Encyclopedia Astronautica
2007.11.02 - STS-120 MCC Status Report #22


Space shuttle Discovery and International Space Station crew members today finished preparations for Saturday’s spacewalk to repair a torn solar array. The mission’s fourth spacewalk is set to begin about 5:30 a.m.

The astronauts spent the day positioning the station’s mobile transporter and robotic arm at the end of the truss where it will serve as a base and “cherry picker” providing ample reach for the work to free a snag in a solar array panel.

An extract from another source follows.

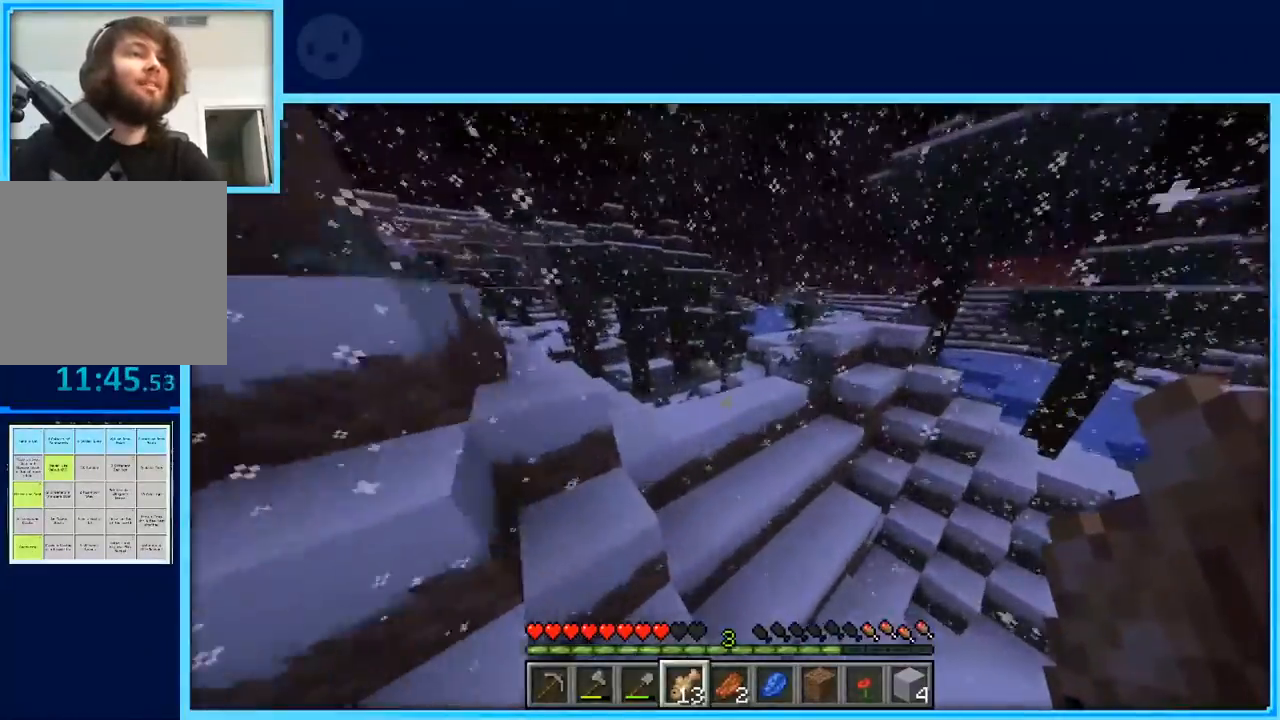
{"keys": ["space", "w"], "events": [[83, "space", "down"], [133, "d", "down"], [217, "d", "up"]]}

As Mission Specialists Scott Parazynski and Doug Wheelock studied detailed plans for the spacewalk, other crew members assisted by insulating tools with Kapton tape to protect against any electrical currents.

Late in the crew day, the crew reviewed the procedures with Mission Control prior to going to bed. Parazynski and Wheelock will spend the night in the Quest airlock to prepare for the spacewalk focusing on the solar array repair.

As with other spacewalks during the mission, Saturday’s could begin early depending entirely on the crew’s final preparations that begin shortly after waking up at 12:38 a.m. Saturday.

The 6½ -hour spacewalk begins with Parazynski riding the robotic arm up to the damaged area of the array. He will be secured in a foot restraint on the end of the Orbiter Boom and Sensor System – the extension to the shuttle robot arm used for inspection of the orbiter’s thermal protection system.

Though this will be the first operational use of the OBSS to reach a worksite, the task was demonstrated during a spacewalk on the STS-121 mission in July 2006 to prove the boom could provide a stable environment for this type of work.

As Parazynski installs homemade stabilizers and releases the snag suspected of causing the tear in the array panel, Wheelock will assist from the base of the solar array. The distance from the station’s center is about 165 feet out on the truss and approximately 90 feet up to the damaged site.

If all goes as planned, the crew inside will then deploy the array half a bay at a time while Parazynski watches for any new complications. The spacewalk is scheduled to wrap up about noon.

The astronauts should then be able to spend Sunday preparing to leave the station with Discovery’s undocking scheduled early Monday morning. Landing is set for just after noon on Wednesday.